Completely non-Biblical, but liberties have always been taken. Let us pray that God blesses these liberties and that the Church was led by the Holy Spirit in conjuring them.
I hadn't heard this before, but it does make sense. Elizabeth was "filled with the Holy Spirit" as the gospel says. Wouldn't this mean that John the Baptist was immersed in holy-water for about 3 months?
Actually, I knew this. I read a lot of old and musty Catholic books.
I was not aware that this was official doctrine, but i have certainly heard this as a common belief, or a pious custom.
is this another possible example of "prevanient" grace being applied to someone?
It's interesting to me how much Gene's "this is non-Biblical" mirrors Kavanaugh's "this is not a teaching of the Church because it's 'just' a pious belief."
Gene said...Completely non-Biblical, but liberties have always been taken.
"You can take the boy out of the Prots, but you can't take the Prots out of the boy."
At any rate, it sounds like I may be to the only one whose adult memories stretch back to a time when Catholic parish life provided a rich and all-pervading spiritual atmosphere filled with thoroughly Catholic but often non-doctrinal pious beliefs (and even harmless myths).

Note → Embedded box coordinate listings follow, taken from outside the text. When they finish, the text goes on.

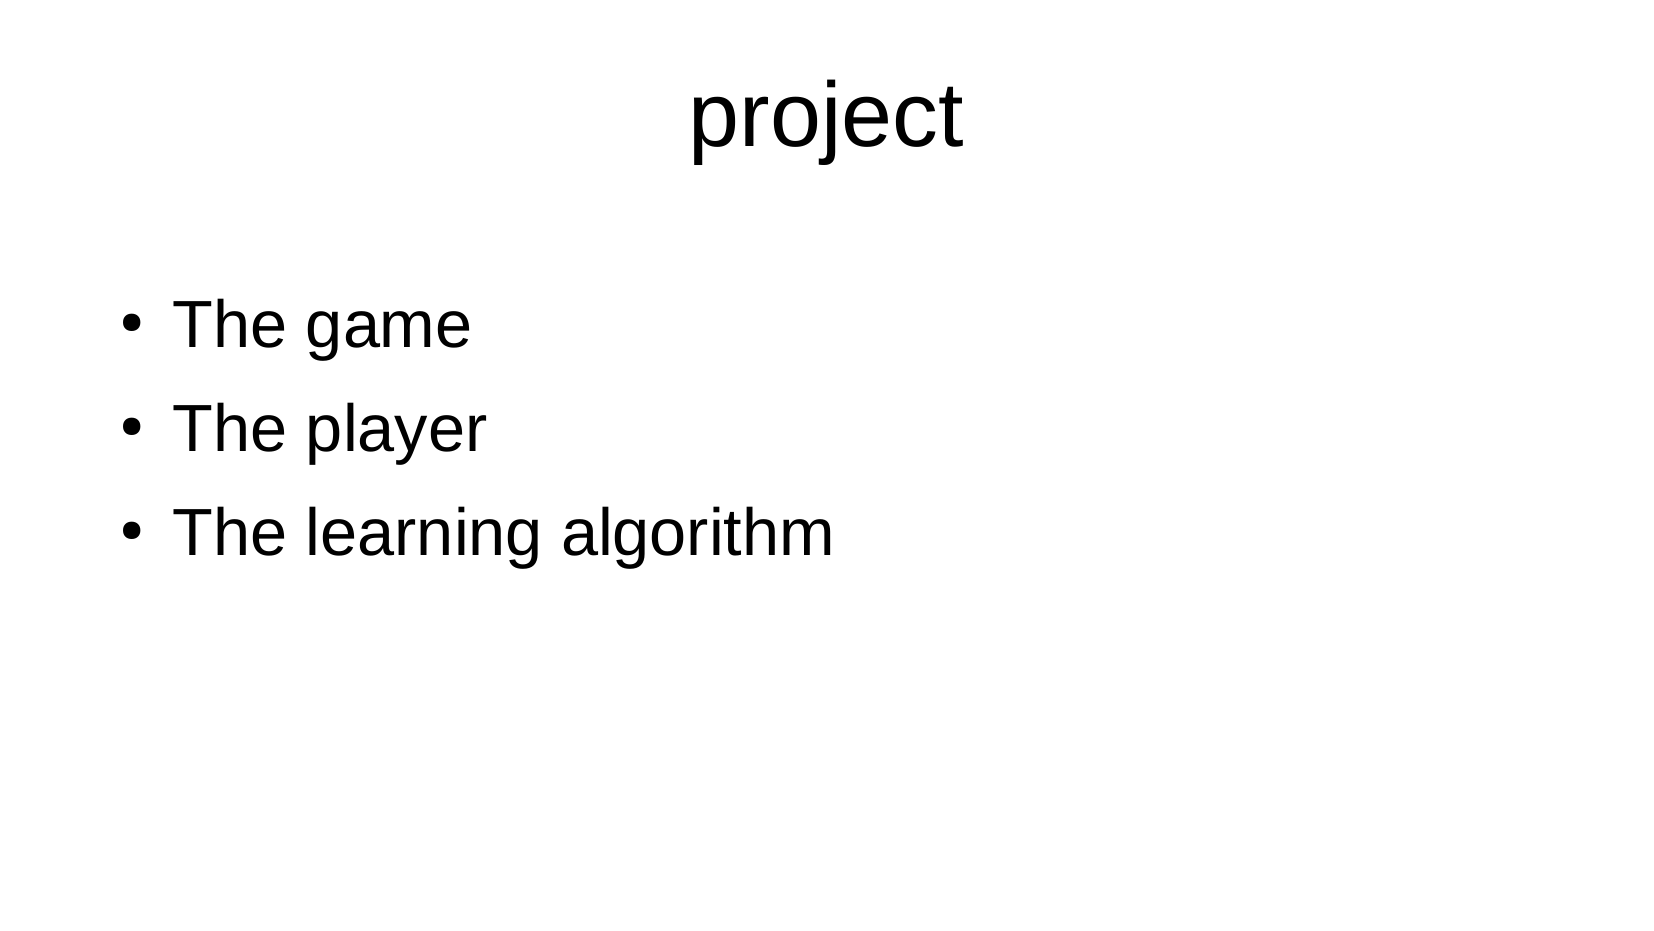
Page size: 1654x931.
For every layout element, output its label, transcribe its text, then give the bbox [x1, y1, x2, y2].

list The game The player The learning algorithm [102, 286, 1591, 827]
title project [82, 37, 1571, 193]
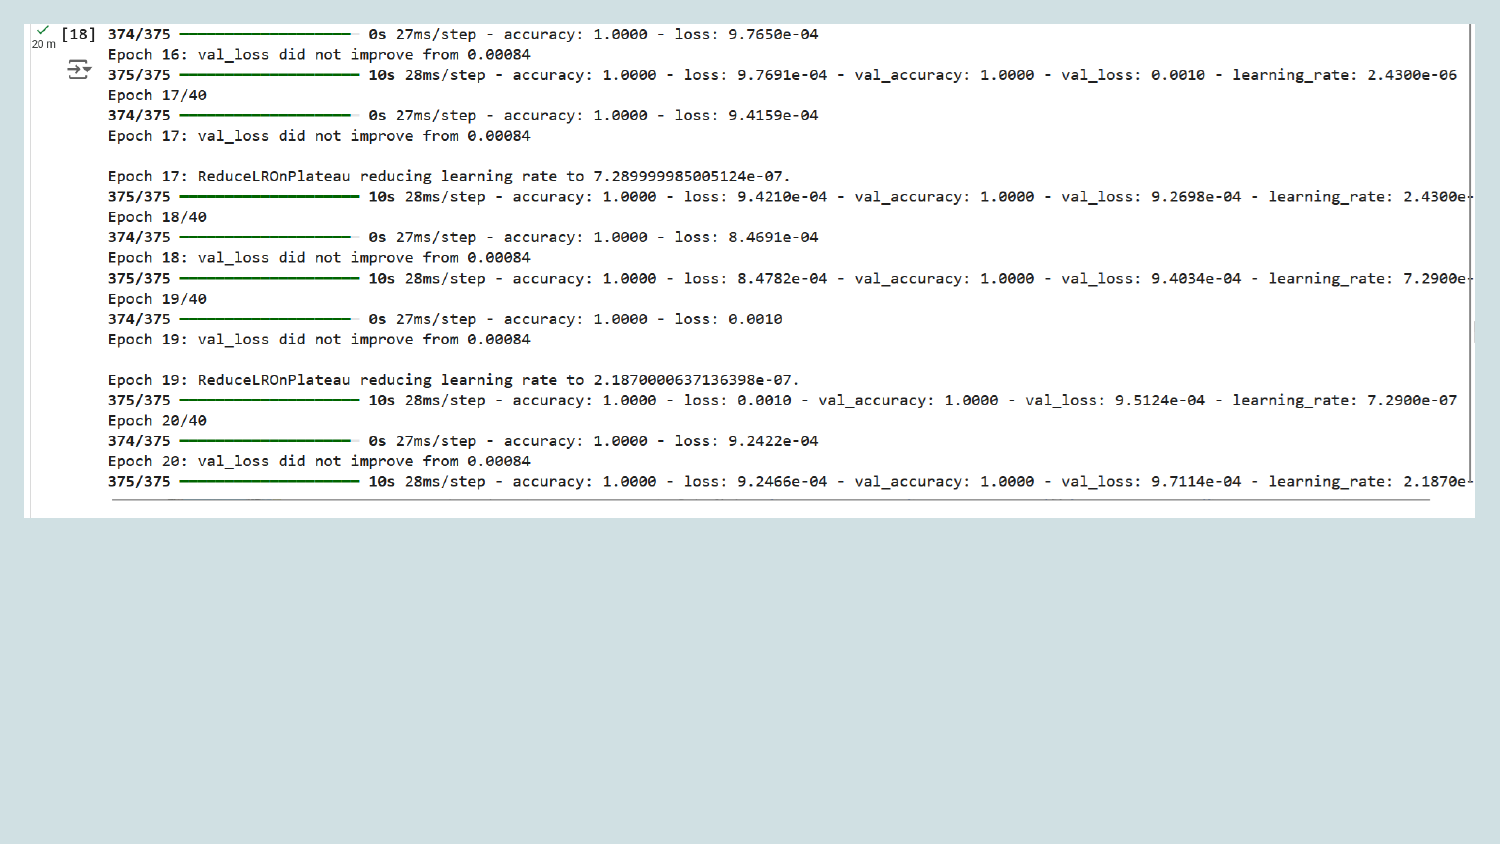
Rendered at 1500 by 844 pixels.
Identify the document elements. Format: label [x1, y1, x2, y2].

I have no doubt in your recollection. The Church was far superior then to what it is today. We're now vying to go out of business with the Episcopals
There are a number of things that the Church teaches that are based upon Scripture but are not clearly stated in Scripture. There are also certain doctrines that the Church teaches that are interpretations of Scripture, but not actually found there. As long as we understand and believe that the Church is established by Christ to proclaim His truth and that, therefore, these interpretations of Scripture are true and valid because of the guidance of the Holy Spirit, everything is fine. However, once in a while you will find an interpretational stretch. No, Henry, and Marc, you can't get the Calvin completely out of me...and I still like TULIP theology.
Marc, Actually what I said was, "If it's just a "pious belief" then it is not a "teaching of the Church."
Not every "pious belief" is, or should be, or even can be, a matter of doctrine.
I suppose some "pious beliefs" can be (or become) matters of doctrine, but I suspect it is unlikely.
Gene and I take somewhat different paths to arrive at the same point. "Interpretational stretches," of scripture and doctrine, lead to difficulties.
I still wonder if Echert is suggesting this matter is doctrinal.
Dang...Kavanaugh and I are agreeing on something...that is twice now. I'm concerned.
Maybe you are converting Kavanaugh to Catholicism. Keep up the good work!!!